As a teenager the beach had a totally different meaning. How tan could we get to show that tan off to the boys we liked? Who would we see on the beach and what song would conveniently be playing on our boom box or in our walkman? Would it be a public music video or just one in our head? How tan could we get for that party later, or just the outside hang-out in the neighborhood with our Mom jeans that weren’t mom jeans yet?
Wow. Priorities. Sometimes I remember opening a book on the beach, but mostly we’d tan. I could never (still can’t) sit still long enough, so I would still ride the waves as a teen. When I say ride the waves, I mean with my body. You really don’t need a surfboard.
I had one of my best first kisses on the beach at night in May of 1995, my senior year. The beach is where my husband told me he loved me for the first time in 2005. The beach is where I’d figure things out with my walkman in my ears. The beach is a breathing entity. Now it’s a place I can meditate near or on. It’s a setting to breathe in and figure out why a certain scene isn’t working in my book, or why my characters aren’t feeling real.
My kids love to find shells. Who doesn’t? My kids love the saltwater. It’s just what we do down here as soon as the temperature allows. Differently than my mom, I cannot spend an entire day on the beach because of my shorter attention span and the information about skin cancer. 🙂 But we like to go after 3pm when the crowds thin and the sun calms.
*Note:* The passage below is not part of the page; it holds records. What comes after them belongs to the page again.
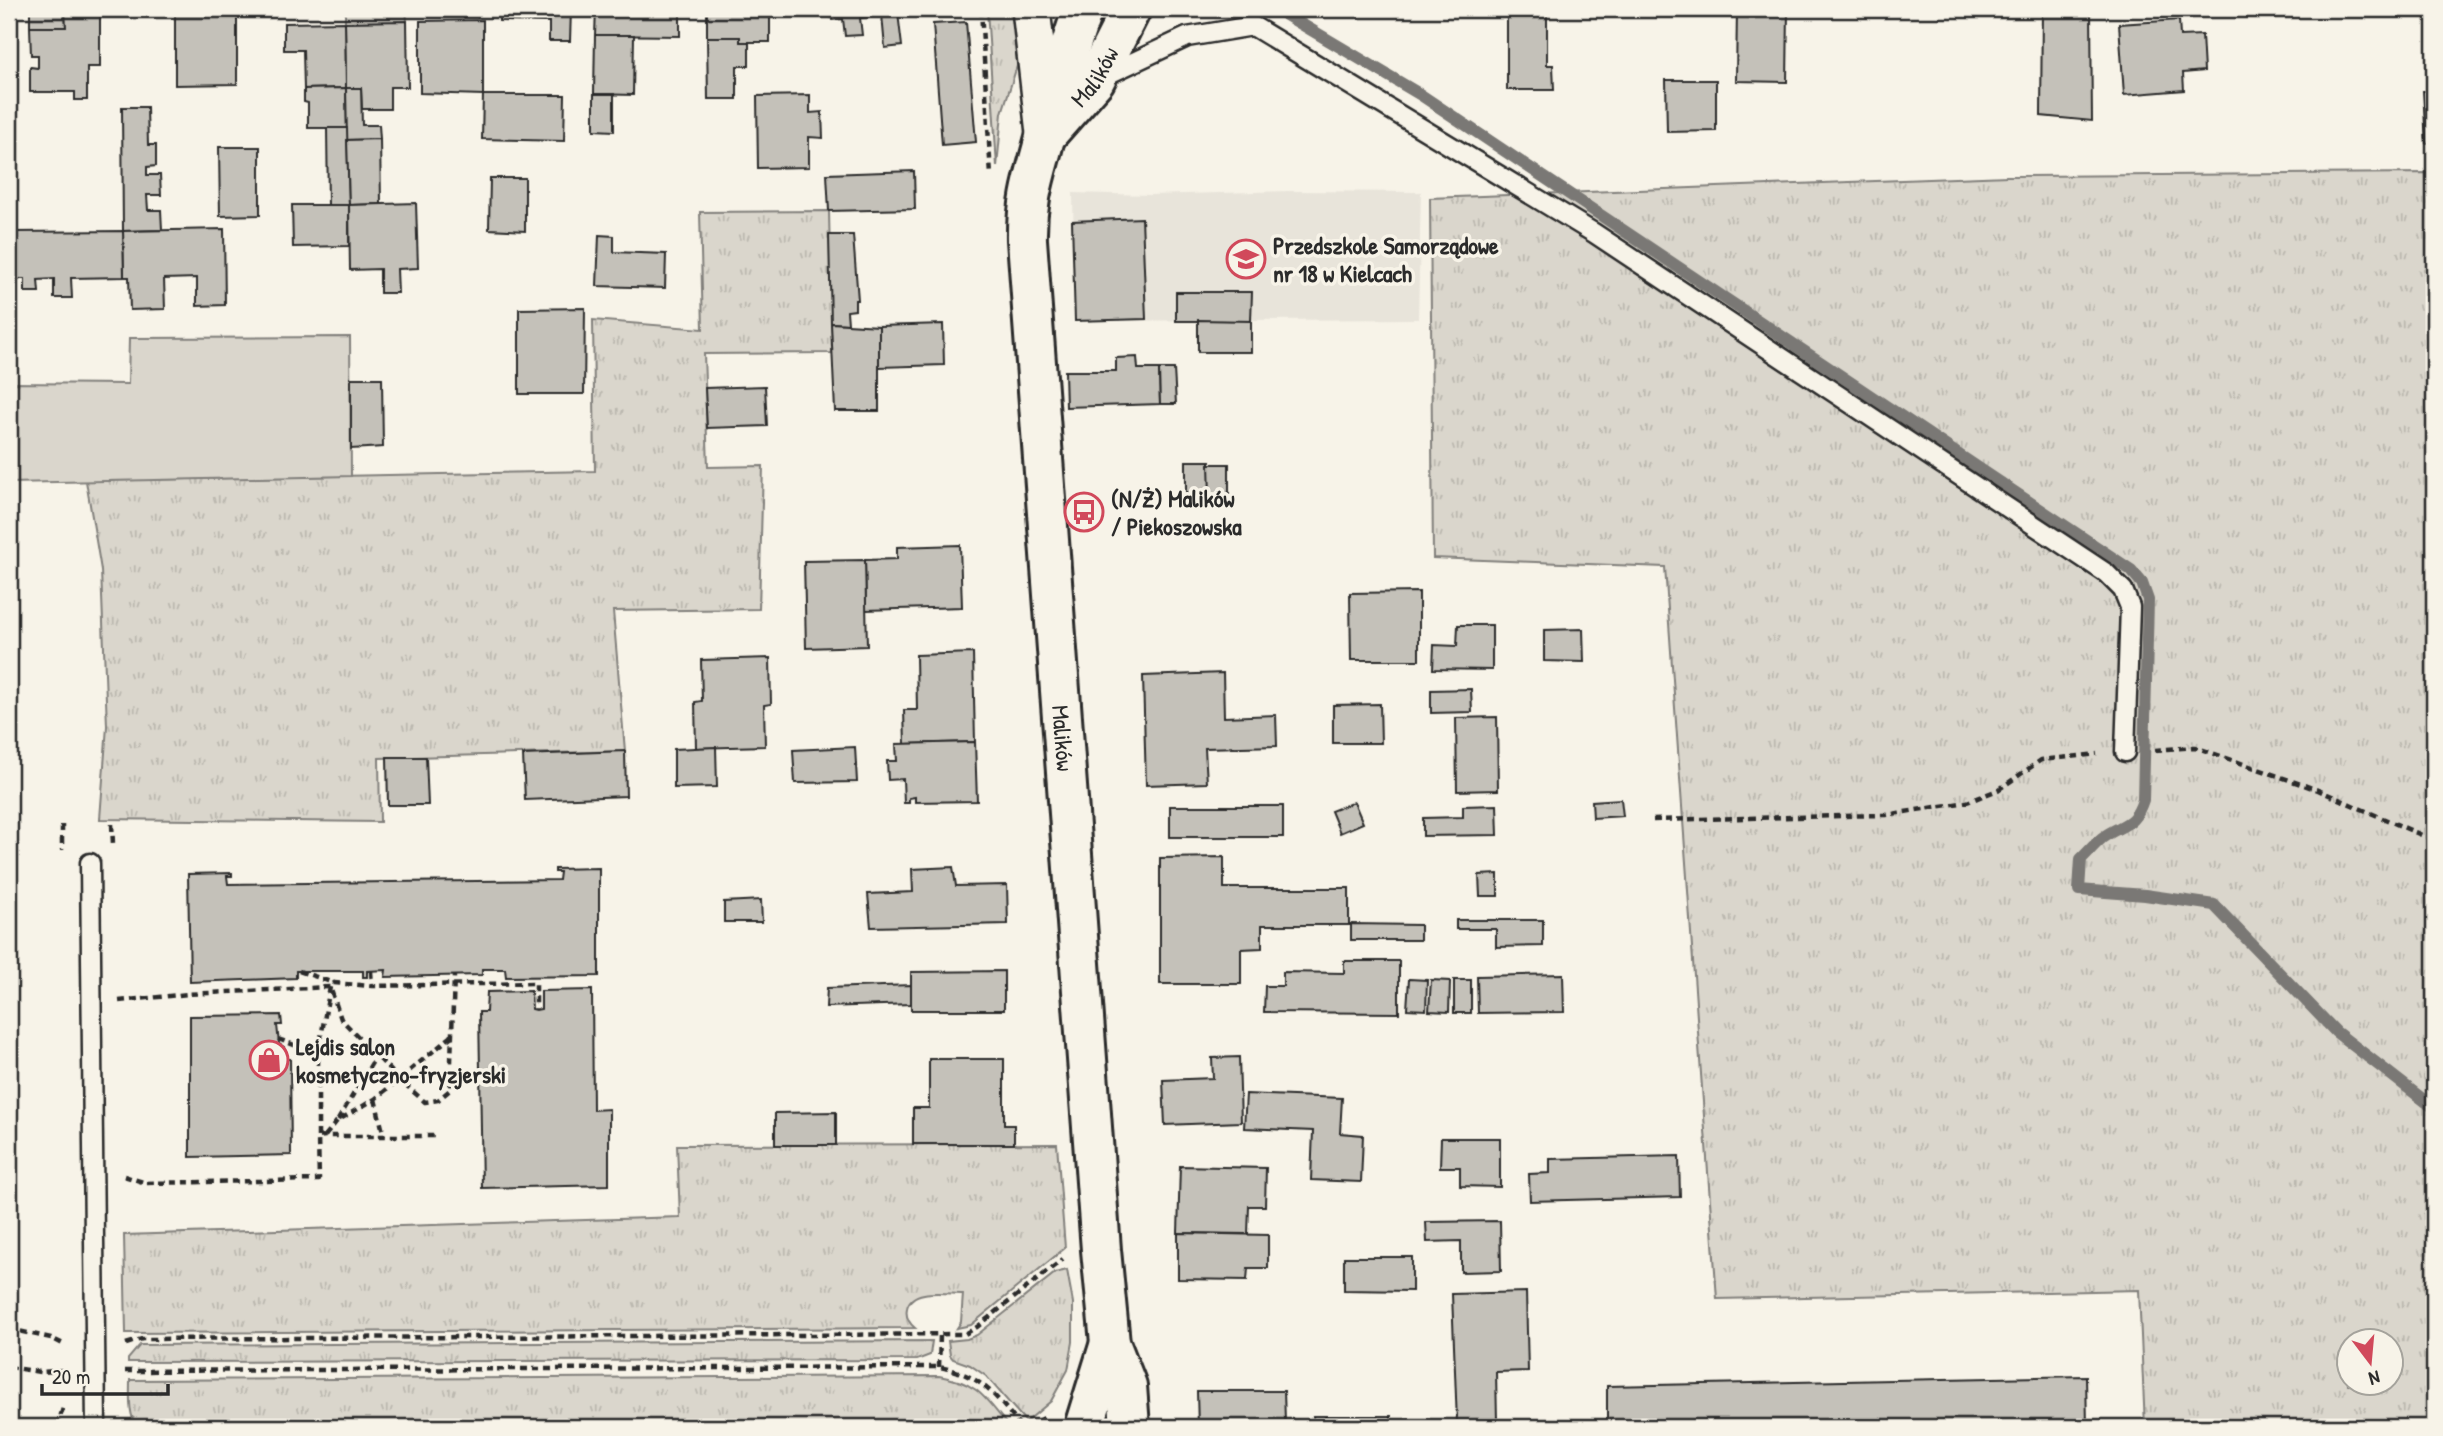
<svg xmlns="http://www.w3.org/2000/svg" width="2443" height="1436" font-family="'Patrick Hand',sans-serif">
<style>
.built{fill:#e8e4da}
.grass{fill:url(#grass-tufts);stroke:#82807c;stroke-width:2;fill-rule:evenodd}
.garden{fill:#dad6cc;stroke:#82807c;stroke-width:2}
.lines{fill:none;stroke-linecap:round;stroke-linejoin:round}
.stream{stroke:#7a7874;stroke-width:12}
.building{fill:#c4c1b9;stroke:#2b2b2b;stroke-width:2}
.lane-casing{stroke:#2b2b2b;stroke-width:23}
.street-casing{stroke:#2b2b2b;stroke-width:42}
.secondary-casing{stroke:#2b2b2b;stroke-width:44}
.path{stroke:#2b2b2b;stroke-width:4.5;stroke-dasharray:7 5;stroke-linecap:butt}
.lane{stroke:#f7f3e8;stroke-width:18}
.street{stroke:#f7f3e8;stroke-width:37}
.secondary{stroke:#f7f3e8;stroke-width:38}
.labels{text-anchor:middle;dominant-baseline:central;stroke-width:7;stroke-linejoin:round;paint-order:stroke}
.street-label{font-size:24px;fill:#2b2b2b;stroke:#f7f3e8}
.poi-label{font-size:24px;font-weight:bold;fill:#2b2b2b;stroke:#f7f3e8;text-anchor:start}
</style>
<defs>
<pattern id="grass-tufts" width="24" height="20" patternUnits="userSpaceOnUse" patternTransform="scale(1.75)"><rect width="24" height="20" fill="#dad6cc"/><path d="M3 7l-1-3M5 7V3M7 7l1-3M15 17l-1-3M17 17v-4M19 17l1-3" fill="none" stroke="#bbb8af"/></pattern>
</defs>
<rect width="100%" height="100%" fill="#f7f3e8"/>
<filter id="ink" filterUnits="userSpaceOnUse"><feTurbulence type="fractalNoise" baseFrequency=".0143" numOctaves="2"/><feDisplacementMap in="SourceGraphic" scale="14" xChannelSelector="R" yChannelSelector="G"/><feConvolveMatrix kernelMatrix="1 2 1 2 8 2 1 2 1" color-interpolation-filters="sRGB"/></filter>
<g filter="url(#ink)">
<polygon class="built" points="1290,191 1421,192 1418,319 1075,321 1073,193 1150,195"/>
<g class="grass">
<polygon points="987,9 1013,9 1018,51 1017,66 1002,113 997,167"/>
<path d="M 2434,173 L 2434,1427 L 2145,1427 L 2139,1290 L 1717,1299 L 1665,567 L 1433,558 L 1430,198 L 2008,176 ZM 2348,1342 L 2390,1342 L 2390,1384 L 2348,1384 Z"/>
<polygon points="829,211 832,353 704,354 708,467 763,466 759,609 613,611 625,751 379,758 380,822 100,819 107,726 101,570 86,481 595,471 593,320 703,329 700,212"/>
<path d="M 1057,1144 L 1065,1248 L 971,1325 L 957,1328 L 961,1322 L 963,1294 C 946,1294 911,1287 907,1308 C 905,1317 909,1323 915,1328 L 126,1333 L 124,1235 L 680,1217 L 677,1145 Z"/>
<polygon points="1067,1270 1073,1303 1073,1342 1068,1370 1051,1401 1026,1422 986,1376 970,1365 953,1359 950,1355 948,1341 967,1339 977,1335 1055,1273"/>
<polygon points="932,1341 930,1355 917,1360 128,1362 128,1359 140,1345"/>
<path d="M 939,1376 C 979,1383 985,1398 1009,1427 L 137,1427 C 128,1414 130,1396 130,1380 Z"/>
</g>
<g class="garden">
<polygon points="345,9 406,9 407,21 345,22"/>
<polygon points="350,337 351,476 9,483 9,383 128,384 129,338"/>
</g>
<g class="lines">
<path class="stream" d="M 1276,9 L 1421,95 L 2131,570 L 2142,583 L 2148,600 L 2143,800 C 2134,828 2122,823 2102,838 C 2095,844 2088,852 2081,859 L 2079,890 L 2145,895 L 2214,905 L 2336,1032 L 2434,1108"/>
</g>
<g class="building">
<polygon points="30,9 65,9 66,27 30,27"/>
<polygon points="65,9 100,9 100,67 87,67 87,100 75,100 75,92 30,92 30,67 38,68 38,55 31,55 30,27 66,27"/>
<polygon points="499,9 571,9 570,41 549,41 549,22 499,21"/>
<polygon points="596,9 680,9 680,36 595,35"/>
<polygon points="707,9 770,9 770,42 740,42 740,37 707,37"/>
<polygon points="830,9 920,9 920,11 898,13 902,46 885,48 882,15 860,18 862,35 845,36 843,19 832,20"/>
<polygon points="1507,9 1547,9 1547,65 1553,65 1554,90 1507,90"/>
<polygon points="1737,9 1788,9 1787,82 1736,81"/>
<polygon points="2042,9 2091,9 2092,121 2041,116"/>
<polygon points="175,15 237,15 237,84 175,85"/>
<polygon points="483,20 483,95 420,93 420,21"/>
<polygon points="2179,20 2180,36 2202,35 2204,71 2183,73 2184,90 2124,95 2119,24"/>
<polygon points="407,21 408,87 390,87 390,109 362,109 361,88 346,88 345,22"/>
<polygon points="345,22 346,88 304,89 303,50 284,50 284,23"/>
<polygon points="966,22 976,142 942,145 933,24"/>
<polygon points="595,35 634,35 633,95 594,94"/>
<polygon points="707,37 740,37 740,42 749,42 749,66 737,66 737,99 708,99"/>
<polygon points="1666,80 1716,80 1716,131 1667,132"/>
<polygon points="346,88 347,128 308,128 308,103 304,102 304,89"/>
<polygon points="346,88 361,88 362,125 379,125 380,139 347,140"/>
<polygon points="2423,91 2434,91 2434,142 2426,143"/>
<polygon points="594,94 614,94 614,131 594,130"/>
<polygon points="483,95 565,95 564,141 482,139"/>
<polygon points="810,95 810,113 822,112 823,138 809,137 809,167 758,168 757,96"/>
<polygon points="122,107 147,107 148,145 156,145 156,166 147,167 147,175 160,175 161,195 147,195 148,210 161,210 162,230 123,231"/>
<polygon points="327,128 347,128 349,205 328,205"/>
<polygon points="380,139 381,204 349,205 347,140"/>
<polygon points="219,147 260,147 260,215 220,216"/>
<polygon points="914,171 915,209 829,211 827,174"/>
<polygon points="490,178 525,178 525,231 489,229"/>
<polygon points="416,203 418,268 397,269 398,293 380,293 380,269 350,270 349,205"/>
<polygon points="292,205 349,205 349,246 293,247"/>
<polygon points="1142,218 1146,319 1075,321 1072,221"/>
<polygon points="224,229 225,305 197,306 197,278 164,279 165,309 130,310 129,277 124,277 123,231"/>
<polygon points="123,231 124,277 71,278 72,298 54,298 54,279 38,280 39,292 25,292 25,279 15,279 14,232"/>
<polygon points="599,235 614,236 614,252 666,254 665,288 597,286"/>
<polygon points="829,235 853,235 858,300 855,300 855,310 847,311 848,324 831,323"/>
<polygon points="1176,292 1252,292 1251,321 1176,321"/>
<polygon points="585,308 584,394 519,394 519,309"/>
<polygon points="1198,320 1251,321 1251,352 1198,352"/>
<polygon points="831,323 879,326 879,411 835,411"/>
<polygon points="943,324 944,365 879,367 879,326"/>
<polygon points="1137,357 1138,369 1159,369 1160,404 1066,407 1065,371 1116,371 1116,358"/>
<polygon points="1159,369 1174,369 1176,404 1160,404"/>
<polygon points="351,378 382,378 383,447 351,449"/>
<polygon points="765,386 767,426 707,428 705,388"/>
<rect x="1186" y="461" width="24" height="33"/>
<polygon points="1209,464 1229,464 1229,494 1210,495"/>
<polygon points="960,545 962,607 866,610 865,560 897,559 897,547"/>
<polygon points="865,560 867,646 806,648 804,561"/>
<polygon points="1419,592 1419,660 1351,660 1350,593"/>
<polygon points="1458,625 1492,625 1492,670 1433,669 1434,645 1457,646"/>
<polygon points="1583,629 1584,662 1544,661 1544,630"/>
<polygon points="973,653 975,742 905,744 904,710 917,710 916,655"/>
<polygon points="770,658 771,704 764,705 765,746 696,748 695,702 702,701 701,660"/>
<polygon points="1223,673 1224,717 1276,715 1277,746 1205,748 1207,783 1146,785 1143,676"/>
<polygon points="1471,689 1472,712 1431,713 1431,690"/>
<polygon points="1380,704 1381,743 1333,743 1333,705"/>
<polygon points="1497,717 1498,790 1457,791 1456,718"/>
<polygon points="975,742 977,801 915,802 915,797 909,798 909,803 904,803 903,779 888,780 887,761 897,761 896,744"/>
<polygon points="716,747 717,787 674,788 674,749"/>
<polygon points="855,747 857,782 795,783 793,750"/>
<polygon points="625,751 626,796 525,800 523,755"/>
<polygon points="387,757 426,757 428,805 388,805"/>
<polygon points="1621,799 1623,816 1593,818 1592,801"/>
<polygon points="1354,802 1363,823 1340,833 1331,811"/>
<polygon points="1497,805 1498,835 1423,836 1423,818 1463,817 1463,806"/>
<rect x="1170" y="806" width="113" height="31"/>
<polygon points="9,816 13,1037 9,1037"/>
<polygon points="1224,857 1224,888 1349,888 1349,925 1262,925 1262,948 1241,949 1241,984 1160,984 1160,858"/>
<polygon points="953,867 956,886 1007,885 1008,924 871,927 868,894 913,892 912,869"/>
<polygon points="599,868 599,976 506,977 505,969 482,969 482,975 385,977 386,970 367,971 367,977 363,977 363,971 296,971 296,978 190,982 188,874 232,873 232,876 227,876 228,884 559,880 560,872 555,872 555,869"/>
<polygon points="1498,874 1498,896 1480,896 1479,875"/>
<polygon points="761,900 762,922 724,922 724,902"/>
<polygon points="1456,920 1543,920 1543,946 1496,947 1496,929 1456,929"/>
<polygon points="1351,924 1420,925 1420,940 1351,940"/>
<polygon points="1344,961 1399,961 1399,1013 1264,1012 1265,986 1283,986 1283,972 1344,973"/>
<polygon points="1004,971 1004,1010 911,1010 911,972"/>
<polygon points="1563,974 1564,1012 1478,1013 1477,976"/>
<polygon points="1409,979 1427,980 1426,1010 1407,1009"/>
<polygon points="1431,980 1450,981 1449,1012 1429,1011"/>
<rect x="1454" y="980" width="17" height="33"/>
<polygon points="911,985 911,1004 826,1007 827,988"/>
<polygon points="592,990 593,1110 609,1109 609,1185 482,1188 479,1012 486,1012 487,992 531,991 532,1009 536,1010 541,1009 541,991"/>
<polygon points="281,1015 282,1025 277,1025 279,1044 284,1047 285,1059 290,1059 291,1155 190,1157 190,1016"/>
<polygon points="1239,1057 1241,1122 1165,1125 1163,1080 1213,1078 1212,1058"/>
<polygon points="929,1059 1004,1059 1004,1125 1014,1125 1014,1144 913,1144 913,1108 929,1108"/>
<polygon points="1246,1094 1342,1098 1340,1133 1363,1135 1361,1182 1311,1180 1313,1131 1244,1128"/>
<polygon points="836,1112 836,1145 775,1145 775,1113"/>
<polygon points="1441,1138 1500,1138 1500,1187 1460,1186 1460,1167 1440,1167"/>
<polygon points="1679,1156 1680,1197 1530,1201 1529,1174 1550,1173 1550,1159"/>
<polygon points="1180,1166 1266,1168 1265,1206 1249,1206 1248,1234 1178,1233"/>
<polygon points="1500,1221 1501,1271 1461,1272 1461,1241 1427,1242 1426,1222"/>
<polygon points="1178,1233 1268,1235 1268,1268 1248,1268 1247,1280 1178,1279"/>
<polygon points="1344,1257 1412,1257 1412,1291 1344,1290"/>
<polygon points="1526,1292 1528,1371 1496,1372 1497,1421 1457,1423 1452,1294"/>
<polygon points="2086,1376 2087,1427 1607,1427 1607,1386"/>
<polygon points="1197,1391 1284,1391 1285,1421 1298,1420 1298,1427 1198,1427"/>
<polygon points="1313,1416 1391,1416 1391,1427 1314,1427"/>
</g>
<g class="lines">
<defs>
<g id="lane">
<polyline points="1102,77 1187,37 1253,26 1594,233 2106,573 2123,590 2130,607 2125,752"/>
<polyline points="90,863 96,1427"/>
</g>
<polyline id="street" points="1031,9 1045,133"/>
<g id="secondary">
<path id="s1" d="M 1083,9 C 1068,50 1057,91 1046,134 C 1036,173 1026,197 1027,240 L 1101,1250 L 1110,1343 L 1127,1386 L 1130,1427"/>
<path id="s2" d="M 1049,132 L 1095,80 L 1131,9"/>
<polyline points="1084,1427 1110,1343"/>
</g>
</defs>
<use href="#lane" class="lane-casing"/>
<use href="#street" class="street-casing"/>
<use href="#secondary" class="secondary-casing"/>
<g class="path">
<polyline points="981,9 991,176"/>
<polyline points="2155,750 2195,747 2318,790 2426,837 2434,838"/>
<polyline points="1653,820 1886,815 1967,802 1998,790 2041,760 2097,754"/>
<polyline points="112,824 113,844"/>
<polyline points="62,825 62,850"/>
<polyline points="299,971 334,983"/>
<polyline points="371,971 372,986"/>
<polyline points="119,1001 188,994 330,987 341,1019 399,1079 425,1102 438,1100 450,1090 454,976"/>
<polyline points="278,1039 318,1054"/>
<polyline points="375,1099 384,1136"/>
<polyline points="338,1120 376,1056"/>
<polyline points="325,1136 337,1121 375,1099 453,1035"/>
<polyline points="318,1137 318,1054 330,987 334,983 372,986 536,983 536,1010"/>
<polyline points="124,1176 146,1183 319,1180 318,1137 325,1136 438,1136"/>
<polyline points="9,1329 51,1338 65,1345"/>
<polyline points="126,1344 142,1339 965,1334 977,1327 1063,1259"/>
<polyline points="9,1367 40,1372 67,1370"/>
<polyline points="939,1367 940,1335"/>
<path d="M 125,1371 L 939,1367 C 982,1375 995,1395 1021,1427"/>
<polyline points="57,1427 63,1408"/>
<polyline points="1030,1427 1044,1418"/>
</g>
<use href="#lane" class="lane"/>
<use href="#street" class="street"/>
<use href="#secondary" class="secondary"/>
</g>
</g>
<defs>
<symbol id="school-ring" viewBox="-11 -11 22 22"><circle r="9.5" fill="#f7f3e8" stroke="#d1495b" stroke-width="1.5"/><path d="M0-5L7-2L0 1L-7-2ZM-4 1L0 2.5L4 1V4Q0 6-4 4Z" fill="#d1495b"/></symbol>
<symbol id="bus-ring" viewBox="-11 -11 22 22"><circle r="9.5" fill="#f7f3e8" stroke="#d1495b" stroke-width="1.5"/><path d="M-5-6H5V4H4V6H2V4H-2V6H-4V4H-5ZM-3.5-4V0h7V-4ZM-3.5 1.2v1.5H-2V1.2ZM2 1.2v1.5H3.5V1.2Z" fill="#d1495b"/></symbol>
<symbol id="shop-ring" viewBox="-11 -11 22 22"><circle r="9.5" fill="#f7f3e8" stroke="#d1495b" stroke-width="1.5"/><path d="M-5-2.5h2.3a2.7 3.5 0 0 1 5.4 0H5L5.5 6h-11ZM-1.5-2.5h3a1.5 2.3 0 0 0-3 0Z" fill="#d1495b"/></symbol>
</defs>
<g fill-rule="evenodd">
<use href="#school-ring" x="1224" y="237" width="44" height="44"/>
<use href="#bus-ring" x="1062" y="490" width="44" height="44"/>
<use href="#shop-ring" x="247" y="1038" width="44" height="44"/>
</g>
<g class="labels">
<g class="street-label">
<text stroke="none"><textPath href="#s2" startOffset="72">Malików</textPath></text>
<text stroke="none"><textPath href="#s1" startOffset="738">Malików</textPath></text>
</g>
<g class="poi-label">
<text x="1273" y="245">Przedszkole Samorządowe<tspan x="1273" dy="28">nr 18 w Kielcach</tspan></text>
<text x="1111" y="498">(N/Ż) Malików<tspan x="1111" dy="28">/ Piekoszowska</tspan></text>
<text x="296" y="1046">Lejdis salon<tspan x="296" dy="28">kosmetyczno-fryzjerski</tspan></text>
</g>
</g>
<rect width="2443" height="1436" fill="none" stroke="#f7f3e8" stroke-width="35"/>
<rect x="18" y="18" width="2408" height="1401" fill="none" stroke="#2b2b2b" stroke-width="2.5" filter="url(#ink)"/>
<g transform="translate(2370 1362) rotate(164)"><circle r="33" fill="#f7f3e8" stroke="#a5a39c" stroke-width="2"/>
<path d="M0-5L12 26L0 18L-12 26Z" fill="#d1495b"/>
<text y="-10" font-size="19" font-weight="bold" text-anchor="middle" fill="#2b2b2b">N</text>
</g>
<path d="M42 1384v10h126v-10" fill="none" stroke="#2b2b2b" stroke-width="3.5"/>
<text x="52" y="1384" font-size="21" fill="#2b2b2b" stroke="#f7f3e8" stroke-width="5" paint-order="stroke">20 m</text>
</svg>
Freddi Birdoni lives by the beach on the bay in Black Licorice. The beach is a backdrop for her anger, her peace, her new takes on life, her music, and her friendships. You pick. Why wouldn’t I write my novels in this setting? It’s what I know, and when you write what you know, it shows. I would love, love if you share with me your favorite beach memories, whether it’s the Atlantic or the Pacific. Or even the Gulf! You can send it in an email to let me know you connected with this content.
In this time of quarantine, the beach is still there for us. As soon as a warm day pops up, we will get in the car and go. Bundled up. Because it’s wide open, cold, and pretty empty this time of year. How lucky is that? VERY.